This is a sequel to my previous question in this vein, in which I handwaved away some issues related to Bob overheating.
As DWKraus pointed out when answering said previous question, cell membranes start to dissolve around 45°C, providing an upper limit to the temperature an organism can withstand even if it has plenty of heat shock proteins and topoisomerase V.
However, it's important to note that cell membranes are made of lipid bilayers. The longer a lipid's tail is, the more heat-resistant a bilayer made of that lipid is. Provided that you avoid carbon-to-carbon double bonds - i.e. avoid turning the lipids in the cell membranes into unsaturated fats (see here for the difference; basically, unsaturated fats are when fats have carbon-to-carbon double bonds) - they won't kink up and start behaving like a liquid.
As this source points out in this table:
...there are longer lipids out there, ones that dissolve at higher temperatures than 45°C. And if the diarachidoyl phosphatidylcholine/DAPC in the table, with a dissolution temperature of 64.1°C, isn't enough, you could probably base a lipid bilayer off of some other kind of fatty acid, of which there are many.

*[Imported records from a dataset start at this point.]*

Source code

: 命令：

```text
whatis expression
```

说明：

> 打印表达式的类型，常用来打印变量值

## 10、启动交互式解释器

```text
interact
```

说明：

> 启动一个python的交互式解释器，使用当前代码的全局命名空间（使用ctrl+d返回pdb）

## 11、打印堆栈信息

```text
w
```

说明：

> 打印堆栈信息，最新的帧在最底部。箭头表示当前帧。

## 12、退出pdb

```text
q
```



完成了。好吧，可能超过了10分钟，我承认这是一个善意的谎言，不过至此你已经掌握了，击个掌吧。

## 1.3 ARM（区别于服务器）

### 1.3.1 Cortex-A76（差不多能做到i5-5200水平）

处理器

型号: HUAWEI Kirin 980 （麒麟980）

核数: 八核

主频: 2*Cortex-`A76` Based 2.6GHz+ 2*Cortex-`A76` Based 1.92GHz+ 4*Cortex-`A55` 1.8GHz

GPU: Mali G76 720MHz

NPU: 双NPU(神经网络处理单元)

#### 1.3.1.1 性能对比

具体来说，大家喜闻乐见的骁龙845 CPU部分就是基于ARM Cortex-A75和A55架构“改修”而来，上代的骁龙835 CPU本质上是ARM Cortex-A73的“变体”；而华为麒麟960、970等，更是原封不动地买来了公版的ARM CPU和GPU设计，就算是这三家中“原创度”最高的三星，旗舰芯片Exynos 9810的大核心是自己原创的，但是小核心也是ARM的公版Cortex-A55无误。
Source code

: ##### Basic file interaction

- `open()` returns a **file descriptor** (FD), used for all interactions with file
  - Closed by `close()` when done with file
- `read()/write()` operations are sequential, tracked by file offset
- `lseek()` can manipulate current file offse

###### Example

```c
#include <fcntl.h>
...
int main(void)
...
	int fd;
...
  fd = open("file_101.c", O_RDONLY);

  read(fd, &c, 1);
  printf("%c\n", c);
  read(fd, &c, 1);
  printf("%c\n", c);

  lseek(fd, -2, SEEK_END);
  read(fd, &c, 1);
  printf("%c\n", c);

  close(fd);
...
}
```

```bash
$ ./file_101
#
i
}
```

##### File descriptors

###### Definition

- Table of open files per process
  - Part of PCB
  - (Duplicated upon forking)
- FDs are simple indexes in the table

Tetracontanoic acid, for instance has a long alkane tail indeed - 40 carbons, well more than the 16 and 18 of dipalmitoyl phosphatidylcholine/DPPC and distearoyl phosphatidylcholine/DSPC. This suggests that a lipid bilayer made of an ester of tetracontanoic acid (all lipids are esters of carboxylic acids and alcohols) would be incredibly heat-resistant, and, moreover, that even longer (and therefore more heat-resistant) lipids could potentially be formed, meaning that cell membranes dissolving would be a non-problem.
Now, the hypothetical organism that has all these adaptions:
- has proteins that can't denature
- is immune to sepsis
- can't have its cell membranes dissolve; if they aren't durable enough to avoid dissolving, just add more alkanes on the end until they are
The question: what's the next problem? After septic shock, proteins denaturing, and cell membranes dissolving are overcome, what's the next overheating-related thing to cause physical harm to/kill this organism? Last I checked, it was up to 45°C - can it get higher?
I considered the ether-based cell membranes of archaea for this, rather than the extra-long-lipided ester-based cell membranes I actually chose, but they have rigidity-related, permeability-related, and transmembrane protein-related issues.
Just for context: this is an eukaryotic, multicellular organism, not an archaea. I would also point out that it runs on Earth biology, and that 100°C is likely an upper limit here, considering water boils at that temperature under standard temperature and pressure.